(DO THIS):
In the records from the line with "Short: Short -> Lasts" to the line with "avoid colour: orange -> blue", change "orange" to "green" and return only those lines, otherwise unchanged.

(GIVEN DATA):

====================

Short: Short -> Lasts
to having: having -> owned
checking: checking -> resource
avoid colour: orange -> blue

====================

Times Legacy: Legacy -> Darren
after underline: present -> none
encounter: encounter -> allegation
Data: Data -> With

====================

(COMPLETE RESPONSE):
Short: Short -> Lasts
to having: having -> owned
checking: checking -> resource
avoid colour: green -> blue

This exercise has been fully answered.